To fairly assess President Tinubu’s two years in office, we need to compare the economic data from when he took over in May 2023 to the situation now in May 2025. The analysis is grouped under four areas: positive outcomes, negative trends, neutral developments, and the way forward.
Positive outcomes
The first two years of Tinubu’s tenure have been mixed, but there are some positives across key areas:
Gross Domestic Product (GDP), foreign reserves and FPIs
The economy saw better growth, moving from 2.74% in 2023 to 3.40% by the end of 2024. This improvement came mainly from growth in services, telecoms, and a recovery in oil production.
Nigeria’s foreign reserves grew from about $35.7 billion in May 2023 to around $40.2 billion in May 2025, helped by better oil revenue and a halt in defending the naira with dollars.

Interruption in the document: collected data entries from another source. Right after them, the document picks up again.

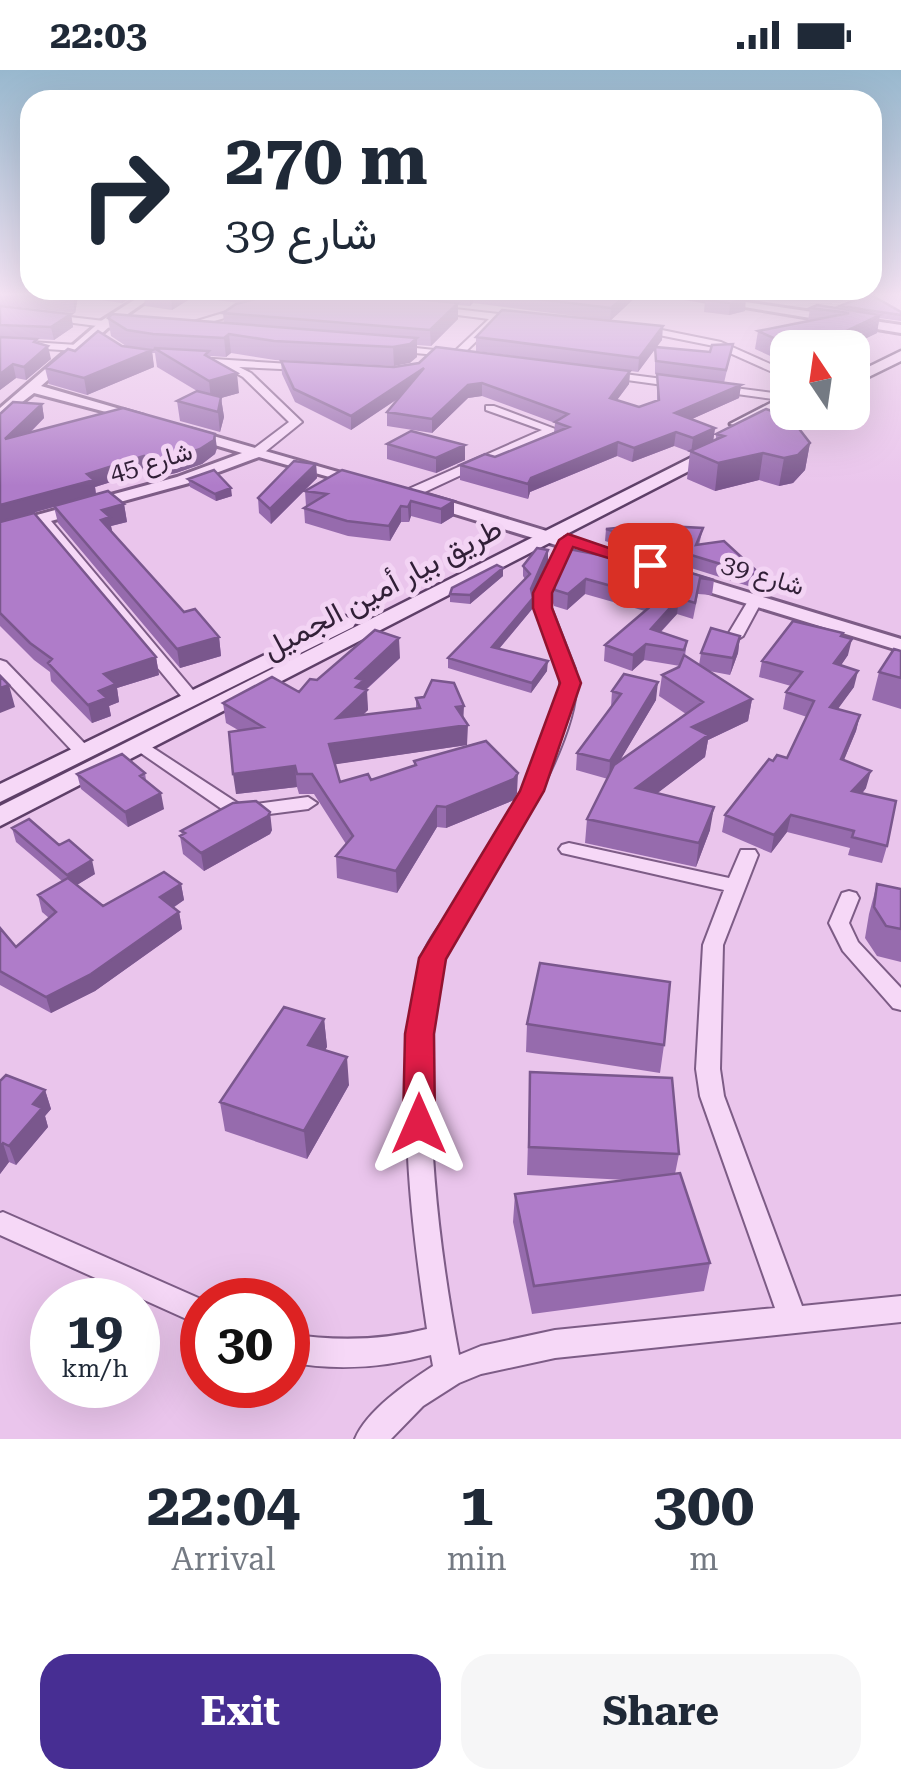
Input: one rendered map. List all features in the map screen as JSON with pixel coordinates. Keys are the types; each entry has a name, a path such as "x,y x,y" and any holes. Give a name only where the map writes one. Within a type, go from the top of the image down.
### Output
{"main road":[{"path":"870,371 893,359"},
{"name":"طريق بيار أمين الجميل","path":"0,794 192,699 548,534 770,408"},
{"name":"طريق بيار أمين الجميل","path":"0,817 770,423"}],"street":[{"path":"0,415 65,359"},
{"path":"414,370 426,359"},
{"path":"183,360 318,368"},
{"path":"224,362 247,376 295,421 256,453"},
{"path":"592,372 690,385"},
{"path":"32,388 371,484"},
{"path":"710,388 770,396"},
{"path":"410,494 552,430 490,408"},
{"name":"شارع 45","path":"0,530 183,480 256,453"},
{"name":"شارع 39","path":"390,489 901,644"},
{"path":"41,518 192,699"},
{"path":"449,1374 441,1339 420,1152 420,1034 432,958 532,791 570,683 541,600 548,534"},
{"path":"735,636 756,598"},
{"path":"0,665 83,752"},
{"path":"140,745 239,812 308,803"},
{"path":"569,849 736,886"},
{"path":"748,855 713,945 708,1069 712,1096 793,1319"},
{"path":"849,898 839,924 850,946 901,1002"},
{"path":"3,1224 180,1303"},
{"path":"370,1439 413,1396 481,1360 555,1344 901,1308"},
{"path":"310,1352 366,1356 441,1339"}],"building":[{"path":"0,359 33,359 24,367 13,364 0,374"},
{"path":"56,359 130,359 84,378 45,368"},
{"path":"172,359 212,359 237,373 209,381"},
{"path":"423,359 532,359 630,371 610,398 639,407 659,400 657,374 741,385 675,413 715,428 693,438 676,432 634,448 618,442 531,478 528,484 460,465 485,454 495,457 569,427 555,422 568,414 482,383 468,385 432,419 387,412 424,368 351,416 294,389 281,361 394,367"},
{"path":"656,359 729,359 726,370"},
{"path":"197,391 221,397 218,412 177,401"},
{"path":"13,402 42,404 5,439 123,408 215,434 214,440 174,458 150,463 144,456 87,474 94,480 0,505 0,414"},
{"path":"766,409 770,410 770,430 800,430 810,443 798,455 784,458 763,453 718,463 690,451 724,436 716,434"},
{"path":"411,431 465,445 436,458 387,444"},
{"path":"294,461 316,464 270,509 258,498"},
{"path":"214,470 231,488 215,494 188,479"},
{"path":"342,470 454,501 441,509 411,501 408,507 401,506 389,526 347,521 304,508 327,494 305,491"},
{"path":"108,491 124,504 102,510 110,517 101,520 184,612 195,609 219,637 177,649 54,506"},
{"path":"34,513 156,657 104,674 116,684 99,691 107,698 88,705 48,663 52,659 0,613 0,522"},
{"path":"647,525 703,528 696,545 724,541 763,577 606,529"},
{"path":"537,548 548,550 531,589 533,598 492,647 548,661 532,683 448,658 530,574 523,566"},
{"path":"569,549 661,567 662,564 714,580 700,578 695,603 679,598 651,629 687,641 684,650 646,644 633,655 605,645 659,599 586,579 568,594 555,590 553,585"},
{"path":"497,565 503,568 470,595 450,594 452,588"},
{"path":"793,621 843,633 841,636 852,639 834,663 858,671 830,707 860,715 841,759 871,771 852,791 896,801 887,846 852,837 854,831 791,815 774,835 725,815 769,759 773,761 777,755 787,758 814,701 786,692 802,672 762,661"},
{"path":"711,628 740,636 733,658 701,653"},
{"path":"375,630 399,638 356,678 364,680 356,687 367,690 337,718 420,708 416,698 424,697 432,680 454,683 464,706 456,707 468,725 329,744 340,782 368,774 371,780 416,765 414,761 486,741 518,773 514,779 446,807 437,806 396,871 336,856 353,836 312,774 297,774 295,766 233,774 229,732 263,727 223,703 272,677 299,692 310,679 317,680"},
{"path":"894,649 901,651 901,678 879,672"},
{"path":"684,655 752,699 692,727 708,735 636,788 714,807 699,843 587,819 614,765 703,702 662,675 679,667"},
{"path":"624,674 658,682 610,761 577,753 621,694 612,691"},
{"path":"122,754 161,793 125,812 77,774"},
{"path":"256,801 270,812 268,816 201,853 180,836 185,833 181,831 233,803"},
{"path":"29,819 59,845 69,840 92,860 67,875 12,828"},
{"path":"164,872 181,884 160,897 179,912 91,974 46,997 0,971 0,928 16,947 56,912 38,895 68,878 103,906"},
{"path":"877,884 901,889 901,929 886,926 874,907"},
{"path":"540,963 670,982 664,1045 527,1024"},
{"path":"284,1007 324,1019 308,1045 347,1057 304,1131 220,1102"},
{"path":"530,1072 672,1078 679,1154 529,1147"},
{"path":"6,1075 45,1090 33,1104 42,1108 9,1146 3,1143 0,1147 0,1081"},
{"path":"680,1173 710,1263 534,1286 515,1194"}],"route":[{"path":"419,1124 420,1034 432,958 532,791 570,683 542,608 543,593 568,540 650,565"}]}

FPIs bounced back strongly, increasing from $5.3 billion in 2023 to over $13.3 billion in 2024. This was driven by more openness in the exchange rate and clearer fiscal policies.

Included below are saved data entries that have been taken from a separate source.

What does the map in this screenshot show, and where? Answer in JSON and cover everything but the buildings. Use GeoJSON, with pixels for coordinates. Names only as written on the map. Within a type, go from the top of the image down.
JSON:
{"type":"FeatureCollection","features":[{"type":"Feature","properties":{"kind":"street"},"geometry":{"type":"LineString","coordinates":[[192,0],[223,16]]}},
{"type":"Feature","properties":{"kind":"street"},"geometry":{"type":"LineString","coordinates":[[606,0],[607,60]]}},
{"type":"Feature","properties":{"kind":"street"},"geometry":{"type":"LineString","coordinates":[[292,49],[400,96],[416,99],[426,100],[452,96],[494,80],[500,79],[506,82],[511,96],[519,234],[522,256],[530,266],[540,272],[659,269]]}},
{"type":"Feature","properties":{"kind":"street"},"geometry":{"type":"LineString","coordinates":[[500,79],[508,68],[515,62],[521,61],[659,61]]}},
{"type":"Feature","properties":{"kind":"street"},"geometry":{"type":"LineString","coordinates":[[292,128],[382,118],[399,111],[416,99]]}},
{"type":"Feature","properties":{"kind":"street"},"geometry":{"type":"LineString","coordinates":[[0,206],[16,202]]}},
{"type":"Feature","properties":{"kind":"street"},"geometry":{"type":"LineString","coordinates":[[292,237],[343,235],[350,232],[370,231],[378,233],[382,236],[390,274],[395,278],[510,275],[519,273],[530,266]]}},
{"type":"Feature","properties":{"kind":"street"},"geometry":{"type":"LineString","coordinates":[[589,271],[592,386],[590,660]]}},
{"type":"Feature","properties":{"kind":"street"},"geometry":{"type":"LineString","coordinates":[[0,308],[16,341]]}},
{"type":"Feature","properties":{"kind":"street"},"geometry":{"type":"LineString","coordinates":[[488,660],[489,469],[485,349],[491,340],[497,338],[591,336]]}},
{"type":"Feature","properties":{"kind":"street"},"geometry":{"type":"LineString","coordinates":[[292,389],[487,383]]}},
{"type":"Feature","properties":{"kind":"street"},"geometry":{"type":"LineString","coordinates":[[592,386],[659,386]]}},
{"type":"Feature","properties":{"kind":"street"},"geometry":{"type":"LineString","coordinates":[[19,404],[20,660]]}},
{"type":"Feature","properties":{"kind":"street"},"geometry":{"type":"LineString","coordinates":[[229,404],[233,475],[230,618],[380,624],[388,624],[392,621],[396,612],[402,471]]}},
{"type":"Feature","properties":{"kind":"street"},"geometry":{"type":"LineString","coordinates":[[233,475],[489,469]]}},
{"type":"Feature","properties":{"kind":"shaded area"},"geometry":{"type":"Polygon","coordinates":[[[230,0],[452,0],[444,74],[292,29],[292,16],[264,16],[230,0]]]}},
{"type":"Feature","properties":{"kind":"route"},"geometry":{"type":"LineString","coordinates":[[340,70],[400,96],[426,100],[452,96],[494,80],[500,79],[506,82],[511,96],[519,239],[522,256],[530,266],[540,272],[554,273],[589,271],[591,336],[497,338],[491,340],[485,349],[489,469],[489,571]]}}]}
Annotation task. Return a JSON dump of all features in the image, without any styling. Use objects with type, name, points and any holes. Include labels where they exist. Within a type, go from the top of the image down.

Oil production and credit rating
Oil production rose from 1.4 million barrels per day in mid-2023 to about 1.8 million barrels per day in 2024, supported by improved security and joint ventures in the Niger Delta.
Nigeria’s credit rating outlook was upgraded by Moody’s and Fitch from “stable” to “positive,” largely due to reforms like subsidy removal and better public finance management.
Tight fiscal controls and a decline in Central Bank overdrafts (Ways and Means)
The federal government stopped borrowing to pay salaries or fund petrol subsidies, relying more on tax revenue and reducing waste, which improved budget discipline.
The use of Ways and Means dropped from over $13 billion in 2023 to under $1.8 billion by early 2025, signalling a return to more normal monetary policy.
Monthly allocations rose from around $440 million in 2023 to about $722 million in 2024 and 2025, helping states pay debts, raise salaries, and fund infrastructure projects.
Trade surplus, investor confidence and capital spending
Nigeria recorded a trade surplus of about $1.2 billion in Q4 2023, continuing into 2024, due to stronger oil and gas exports and lower import demand.
Global firms like JP Morgan and Shell expanded or returned, and the Nigerian stock market hit new highs, with the All-Share Index crossing 100,000 points for the first time in 2024.
Capital spending increased from approximately 30% of the national budget in 2023 to over 43% in 2024, marking a shift from consumption to investment in infrastructure and development.
Negative outcomes
Rising Inflation
Inflation worsened, rising from 22.41% in May 2023 to 33.95% by May 2024 — the highest in over two decades — driven by naira depreciation, fuel price hikes, and high transport costs.
Food prices surged from 24.82% in 2023 to 40.66% by mid-2024. Staples like rice, yam, bread, and tomatoes became unaffordable for many households.
Soaring debt
Public debt rose sharply from about $48 billion in 2023 to over $76 billion by early 2024, due to new borrowing, exchange rate losses, and interest payments on older loans.
Debt servicing consumed around 74% of government revenue in 2024, limiting funds for education, healthcare, and development projects.
Also read: Fresh $2.2bn World Bank loan to push Nigeria’s external debt to new highs
FDI dropped from $1.87 billion in 2023 to $1.08 billion in 2024, as foreign investors remained cautious due to concerns about insecurity and infrastructure gaps.
Neutral or mixed developments
Exchange rate reforms
The naira shifted from a fixed to a market-based exchange rate system, weakening from ₦460 per dollar in May 2023 to about ₦1,900 per dollar in early 2024, then stabilising between ₦1,200 and ₦1,400 by mid-2025. While it reduced arbitrage, it also made goods more expensive.
Naira stability
By Q2 2025, the naira settled near ₦1,300 per dollar, thanks to improved dollar inflows and reduced Central Bank interference. However, its value remains far weaker than two years ago.
Fuel subsidy removal
Removing the fuel subsidy in June 2023 saved over $4 billion annually and increased state revenues through FAAC. However, the petrol price rose from around $0.40/litre to over $1.20/litre, sparking protests and contributing to inflation.
Social support package
A $943 million intervention was launched with cash transfers, food relief, grants for small businesses, and school feeding pilots. Despite good intentions, delivery challenges limited its impact, especially in rural areas.
The way forward
President Tinubu’s administration has introduced a series of reforms aimed at addressing Nigeria’s deep-rooted economic challenges, from subsidy removal to exchange rate adjustments and renewed fiscal discipline.
While these measures are designed to stabilise the economy over time, they have triggered immediate hardship, especially among low-income households.
The government has signalled intentions to expand social safety nets, create jobs through small business support, and invest in agriculture and infrastructure.
Improved public communication and stronger security are also being positioned as part of the recovery strategy. Still, it remains to be seen how these efforts will play out in practice — and whether they can ease public discomfort while steering the country toward sustainable growth.